» INSTRUCTIONS TO FOLLOW: Write out each line of the entries below that holds the word "https".

» DATASET RECORDS:
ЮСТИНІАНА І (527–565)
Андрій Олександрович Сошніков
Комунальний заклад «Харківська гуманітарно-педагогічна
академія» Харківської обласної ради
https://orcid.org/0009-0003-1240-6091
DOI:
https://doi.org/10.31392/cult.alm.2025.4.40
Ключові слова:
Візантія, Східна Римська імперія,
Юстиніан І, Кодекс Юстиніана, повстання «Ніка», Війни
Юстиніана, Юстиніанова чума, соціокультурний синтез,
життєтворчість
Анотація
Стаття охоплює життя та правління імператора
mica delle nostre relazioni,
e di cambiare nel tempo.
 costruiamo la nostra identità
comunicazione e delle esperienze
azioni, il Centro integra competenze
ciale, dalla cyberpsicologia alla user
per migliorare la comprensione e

» RESPONSE BOX:
https://orcid.org/0009-0003-1240-6091
https://doi.org/10.31392/cult.alm.2025.4.40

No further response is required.